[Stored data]
........

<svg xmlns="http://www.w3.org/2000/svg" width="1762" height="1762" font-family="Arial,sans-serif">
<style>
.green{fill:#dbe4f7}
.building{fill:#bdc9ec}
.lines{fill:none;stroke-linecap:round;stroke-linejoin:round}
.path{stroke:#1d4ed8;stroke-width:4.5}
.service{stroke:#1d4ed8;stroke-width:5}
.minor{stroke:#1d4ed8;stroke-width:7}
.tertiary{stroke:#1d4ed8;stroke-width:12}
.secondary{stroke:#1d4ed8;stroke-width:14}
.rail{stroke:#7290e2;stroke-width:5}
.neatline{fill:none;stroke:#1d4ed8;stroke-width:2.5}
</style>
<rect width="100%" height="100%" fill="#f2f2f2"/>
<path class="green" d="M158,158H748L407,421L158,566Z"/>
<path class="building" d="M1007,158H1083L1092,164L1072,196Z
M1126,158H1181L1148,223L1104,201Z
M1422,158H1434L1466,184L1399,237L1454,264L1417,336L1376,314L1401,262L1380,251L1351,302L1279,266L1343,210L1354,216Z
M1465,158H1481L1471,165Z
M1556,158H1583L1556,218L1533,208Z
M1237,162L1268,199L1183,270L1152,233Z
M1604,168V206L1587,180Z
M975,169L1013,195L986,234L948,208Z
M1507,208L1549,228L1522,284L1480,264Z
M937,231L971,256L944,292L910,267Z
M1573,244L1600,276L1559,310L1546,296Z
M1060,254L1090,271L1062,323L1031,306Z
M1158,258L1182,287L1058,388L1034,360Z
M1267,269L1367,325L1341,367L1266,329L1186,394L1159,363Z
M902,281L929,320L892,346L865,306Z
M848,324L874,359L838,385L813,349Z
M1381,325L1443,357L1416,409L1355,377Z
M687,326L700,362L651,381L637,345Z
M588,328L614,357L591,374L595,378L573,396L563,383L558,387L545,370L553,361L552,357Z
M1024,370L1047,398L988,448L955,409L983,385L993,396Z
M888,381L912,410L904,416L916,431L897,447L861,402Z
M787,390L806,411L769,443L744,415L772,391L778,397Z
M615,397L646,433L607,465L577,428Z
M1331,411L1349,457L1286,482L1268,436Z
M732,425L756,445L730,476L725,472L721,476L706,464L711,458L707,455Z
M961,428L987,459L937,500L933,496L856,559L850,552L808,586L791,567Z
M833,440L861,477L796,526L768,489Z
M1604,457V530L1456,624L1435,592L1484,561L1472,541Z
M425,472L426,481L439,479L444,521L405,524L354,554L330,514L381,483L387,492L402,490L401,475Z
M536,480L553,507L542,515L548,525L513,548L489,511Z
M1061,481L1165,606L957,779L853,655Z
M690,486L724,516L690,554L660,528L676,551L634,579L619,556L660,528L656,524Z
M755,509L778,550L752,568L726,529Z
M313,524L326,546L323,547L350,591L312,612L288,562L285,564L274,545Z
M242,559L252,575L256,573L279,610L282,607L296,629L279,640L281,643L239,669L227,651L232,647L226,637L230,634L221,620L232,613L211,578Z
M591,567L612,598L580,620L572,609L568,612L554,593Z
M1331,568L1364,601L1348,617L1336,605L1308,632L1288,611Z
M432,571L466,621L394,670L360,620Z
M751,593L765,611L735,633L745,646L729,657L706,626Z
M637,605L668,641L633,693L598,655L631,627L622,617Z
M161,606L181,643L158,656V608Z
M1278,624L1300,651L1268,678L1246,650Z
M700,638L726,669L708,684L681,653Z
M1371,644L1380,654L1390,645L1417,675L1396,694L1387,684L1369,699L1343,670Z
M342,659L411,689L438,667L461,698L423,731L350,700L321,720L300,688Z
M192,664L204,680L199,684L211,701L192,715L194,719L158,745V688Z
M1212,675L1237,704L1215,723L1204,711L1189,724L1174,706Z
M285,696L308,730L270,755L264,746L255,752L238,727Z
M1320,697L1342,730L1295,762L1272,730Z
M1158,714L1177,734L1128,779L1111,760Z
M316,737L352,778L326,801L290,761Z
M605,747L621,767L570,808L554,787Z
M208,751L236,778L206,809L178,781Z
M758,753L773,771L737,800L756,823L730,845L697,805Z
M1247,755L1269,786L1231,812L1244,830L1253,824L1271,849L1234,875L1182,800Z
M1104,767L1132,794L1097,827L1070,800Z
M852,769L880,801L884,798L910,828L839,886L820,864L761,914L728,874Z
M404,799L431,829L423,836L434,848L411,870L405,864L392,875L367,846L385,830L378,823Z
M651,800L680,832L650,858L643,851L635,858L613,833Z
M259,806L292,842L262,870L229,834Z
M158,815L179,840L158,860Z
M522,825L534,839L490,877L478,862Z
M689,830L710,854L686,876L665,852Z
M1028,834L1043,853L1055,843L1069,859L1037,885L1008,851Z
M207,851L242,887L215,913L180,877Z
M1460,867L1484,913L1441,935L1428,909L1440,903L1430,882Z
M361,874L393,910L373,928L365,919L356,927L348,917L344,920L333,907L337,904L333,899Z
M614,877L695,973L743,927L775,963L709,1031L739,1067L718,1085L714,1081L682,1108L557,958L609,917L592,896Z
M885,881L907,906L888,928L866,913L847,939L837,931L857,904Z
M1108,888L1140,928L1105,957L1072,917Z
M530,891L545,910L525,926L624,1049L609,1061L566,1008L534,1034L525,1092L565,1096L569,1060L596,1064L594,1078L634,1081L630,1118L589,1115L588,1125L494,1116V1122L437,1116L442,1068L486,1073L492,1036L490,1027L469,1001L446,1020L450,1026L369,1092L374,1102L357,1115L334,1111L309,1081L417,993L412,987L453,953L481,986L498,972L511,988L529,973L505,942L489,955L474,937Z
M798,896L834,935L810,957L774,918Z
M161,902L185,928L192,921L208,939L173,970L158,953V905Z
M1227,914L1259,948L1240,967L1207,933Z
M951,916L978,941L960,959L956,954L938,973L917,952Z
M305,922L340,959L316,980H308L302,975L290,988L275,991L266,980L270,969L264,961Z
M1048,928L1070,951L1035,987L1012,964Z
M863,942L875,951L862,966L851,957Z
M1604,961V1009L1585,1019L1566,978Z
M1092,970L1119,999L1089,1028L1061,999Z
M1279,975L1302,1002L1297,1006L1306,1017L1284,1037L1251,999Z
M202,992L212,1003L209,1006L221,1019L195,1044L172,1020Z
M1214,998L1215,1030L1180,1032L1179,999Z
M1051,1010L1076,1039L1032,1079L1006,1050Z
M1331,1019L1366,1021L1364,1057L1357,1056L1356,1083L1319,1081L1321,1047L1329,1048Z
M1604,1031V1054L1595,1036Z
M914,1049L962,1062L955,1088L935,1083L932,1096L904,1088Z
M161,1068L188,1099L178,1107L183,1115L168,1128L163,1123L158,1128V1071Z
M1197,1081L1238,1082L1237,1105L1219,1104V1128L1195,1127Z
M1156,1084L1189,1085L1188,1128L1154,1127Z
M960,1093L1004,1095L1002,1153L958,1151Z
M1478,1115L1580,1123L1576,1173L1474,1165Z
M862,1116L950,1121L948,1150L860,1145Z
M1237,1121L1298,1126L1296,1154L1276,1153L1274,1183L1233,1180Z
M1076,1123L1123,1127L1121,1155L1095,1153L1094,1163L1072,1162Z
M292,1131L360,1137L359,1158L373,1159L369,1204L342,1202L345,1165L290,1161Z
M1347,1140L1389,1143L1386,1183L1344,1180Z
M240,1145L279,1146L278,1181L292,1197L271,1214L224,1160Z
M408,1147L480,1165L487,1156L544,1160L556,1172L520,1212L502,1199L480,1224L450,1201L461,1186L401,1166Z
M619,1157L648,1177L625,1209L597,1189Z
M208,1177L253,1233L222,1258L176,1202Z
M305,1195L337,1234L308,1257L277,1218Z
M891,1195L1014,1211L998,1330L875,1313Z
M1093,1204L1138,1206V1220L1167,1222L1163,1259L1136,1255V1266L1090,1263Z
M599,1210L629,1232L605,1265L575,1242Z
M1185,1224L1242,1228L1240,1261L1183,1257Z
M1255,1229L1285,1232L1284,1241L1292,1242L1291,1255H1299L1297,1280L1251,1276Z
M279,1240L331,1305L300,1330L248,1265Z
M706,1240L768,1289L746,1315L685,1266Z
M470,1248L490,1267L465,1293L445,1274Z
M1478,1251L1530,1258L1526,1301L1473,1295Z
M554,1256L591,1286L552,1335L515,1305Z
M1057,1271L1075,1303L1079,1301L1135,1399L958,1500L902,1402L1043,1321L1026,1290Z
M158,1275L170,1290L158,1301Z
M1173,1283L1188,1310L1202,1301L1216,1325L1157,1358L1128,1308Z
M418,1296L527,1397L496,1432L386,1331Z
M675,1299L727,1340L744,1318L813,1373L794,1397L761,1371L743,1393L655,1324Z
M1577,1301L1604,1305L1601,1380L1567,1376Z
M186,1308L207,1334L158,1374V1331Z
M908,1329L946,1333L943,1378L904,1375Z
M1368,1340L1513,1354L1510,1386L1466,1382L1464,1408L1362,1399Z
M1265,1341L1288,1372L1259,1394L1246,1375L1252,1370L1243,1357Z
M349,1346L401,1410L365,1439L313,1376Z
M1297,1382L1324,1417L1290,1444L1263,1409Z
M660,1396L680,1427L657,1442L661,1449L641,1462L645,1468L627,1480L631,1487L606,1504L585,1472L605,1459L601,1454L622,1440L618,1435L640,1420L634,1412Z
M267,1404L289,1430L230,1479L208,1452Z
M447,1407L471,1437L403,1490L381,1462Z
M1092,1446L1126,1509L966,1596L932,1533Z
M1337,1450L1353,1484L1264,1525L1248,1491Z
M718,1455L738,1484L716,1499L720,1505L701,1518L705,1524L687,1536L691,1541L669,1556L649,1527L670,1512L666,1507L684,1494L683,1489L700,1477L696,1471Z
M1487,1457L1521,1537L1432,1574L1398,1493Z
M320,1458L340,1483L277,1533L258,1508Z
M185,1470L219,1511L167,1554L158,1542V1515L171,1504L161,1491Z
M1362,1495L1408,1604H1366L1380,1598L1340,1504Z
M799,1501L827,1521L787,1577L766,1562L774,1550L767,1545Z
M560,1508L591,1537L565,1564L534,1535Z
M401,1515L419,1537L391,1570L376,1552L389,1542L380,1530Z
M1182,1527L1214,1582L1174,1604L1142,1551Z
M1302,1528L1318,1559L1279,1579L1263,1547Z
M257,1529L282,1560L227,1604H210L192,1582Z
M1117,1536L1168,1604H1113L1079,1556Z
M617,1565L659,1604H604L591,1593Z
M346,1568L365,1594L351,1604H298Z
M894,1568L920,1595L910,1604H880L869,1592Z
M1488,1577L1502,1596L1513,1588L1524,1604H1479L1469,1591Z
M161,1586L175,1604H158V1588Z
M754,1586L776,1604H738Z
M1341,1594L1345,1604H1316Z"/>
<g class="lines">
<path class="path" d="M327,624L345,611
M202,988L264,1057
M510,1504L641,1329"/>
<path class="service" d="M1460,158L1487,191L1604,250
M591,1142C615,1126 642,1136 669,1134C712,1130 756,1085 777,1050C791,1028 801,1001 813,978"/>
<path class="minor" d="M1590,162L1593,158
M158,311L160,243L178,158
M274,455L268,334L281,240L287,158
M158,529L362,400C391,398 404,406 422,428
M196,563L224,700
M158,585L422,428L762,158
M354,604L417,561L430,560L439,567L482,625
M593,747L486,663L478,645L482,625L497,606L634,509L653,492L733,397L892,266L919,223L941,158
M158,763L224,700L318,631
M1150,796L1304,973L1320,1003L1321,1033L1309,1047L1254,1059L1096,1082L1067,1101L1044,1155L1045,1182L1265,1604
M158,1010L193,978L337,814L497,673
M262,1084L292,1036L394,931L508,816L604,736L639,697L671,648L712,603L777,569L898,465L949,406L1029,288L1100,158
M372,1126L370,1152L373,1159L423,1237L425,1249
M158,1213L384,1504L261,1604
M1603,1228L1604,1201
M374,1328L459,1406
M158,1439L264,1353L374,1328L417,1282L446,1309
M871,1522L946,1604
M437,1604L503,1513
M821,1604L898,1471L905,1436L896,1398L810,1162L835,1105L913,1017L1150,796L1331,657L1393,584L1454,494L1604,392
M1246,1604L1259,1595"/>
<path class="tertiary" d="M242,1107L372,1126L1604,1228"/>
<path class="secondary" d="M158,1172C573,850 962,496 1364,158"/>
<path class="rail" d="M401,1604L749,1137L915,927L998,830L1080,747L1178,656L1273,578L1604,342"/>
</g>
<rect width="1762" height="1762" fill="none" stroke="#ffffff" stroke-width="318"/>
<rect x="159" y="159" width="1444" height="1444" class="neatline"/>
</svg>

........

- WHAT THE TASK ASKS:
The answer must consist of each line from the data that includes the string "lines".

- RESPONSE FOR THIS EXERCISE:
.lines{fill:none;stroke-linecap:round;stroke-linejoin:round}
<g class="lines">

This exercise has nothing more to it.